By Matt Baron
I like having fun. And so, I believe, do newspaper readers who all too often are saturated with hyper-negativity, from murder and mayhem to petty celebrity gossip.
So it was refreshing this week to see the extra effort that the Chicago Tribune devoted to a story on the Chicago Bulls winning the rights to the first pick in the NBA draft on June 26.
Typically, a truly pathetic team wins the so-called “draft lottery”—since the league has a formula that gives the teams with the worst records a greater shot at the coveted top spot.
Though the Bulls’ 2007-2008 season was a disappointment, they were nowhere close to being the worst squad. Therefore they had a mere 1.7 percent chance of winning the No. 1 selection.

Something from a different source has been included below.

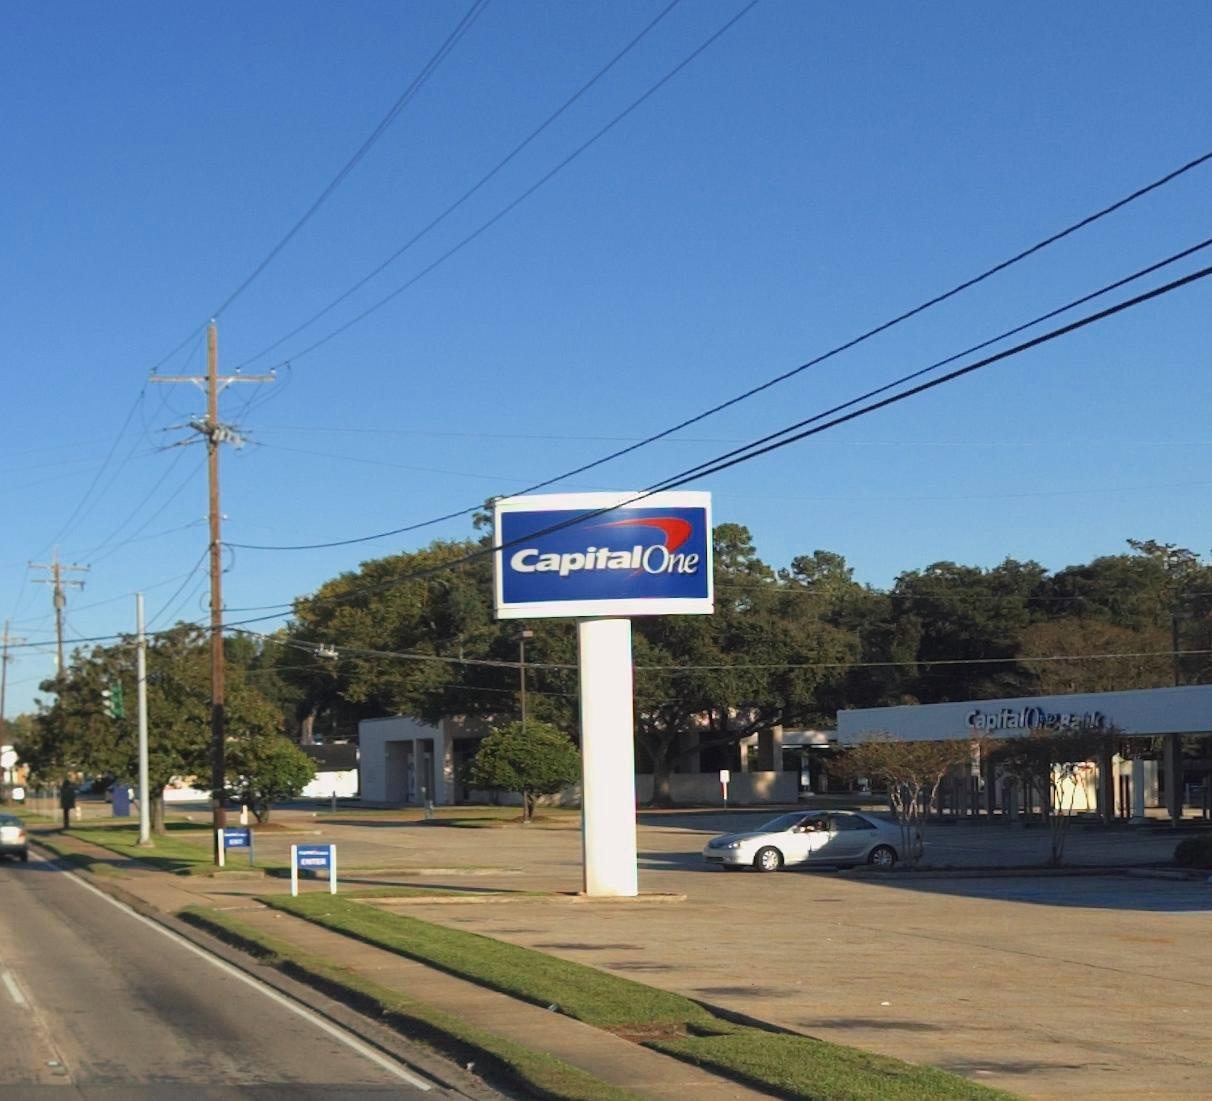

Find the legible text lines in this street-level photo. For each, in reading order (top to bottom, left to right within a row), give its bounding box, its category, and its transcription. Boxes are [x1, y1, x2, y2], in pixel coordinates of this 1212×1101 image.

Rather than simply state the figure as some clinical, statistical fact, the Tribune ventured another step and offered an information box with the headline “What are the odds?”
In the brief text below, the paper posed this question, “How does that stack up with some other life experiences?”
From being dealt blackjack (1 in 21) to winning the Powerball grand prize (1 in 146,107,962), the paper offered 10 scenarios. My favorite: bag being lost, delayed or pilfered at airport (1 in 132)—a timely stat in light of airlines’ new policy of charging people to check those (at-risk) bags!
There are many stories that lend themselves to this kind of treatment, if only you activate your imagination for a few minutes. Just recently, a publicist asked me to crunch some figures related to the increase in hybrid vehicles registered in his home state.
What I found is that hybrid vehicles still represented only a tiny fraction (less than one-half of one percent) of all registered vehicles. It had crept up from 0.29 percent to 0.41 percent.
But a closer look revealed a more eye-popping stat: with 7,000 of the roughly 16,000 additional vehicle registrations overall, hybrids were responsible for nearly half of the rise in registered vehicles during the last year.
As long as those numbers are kept within the overall context of the state’s approximately 5.7 million registered vehicles, that’s a rather compelling way to show hybrid vehicles’ rising popularity.
For more discussion about tapping into your imagination with numbers, see:
BARON BIT: To increase the likelihood of your newspaper having fun with numbers, think thematically about how you illustrate the figures. A story on an increase in property taxes, for example, could show five houses of varying sizes (based on the tax rate) alongside one another, with each one representing a different year.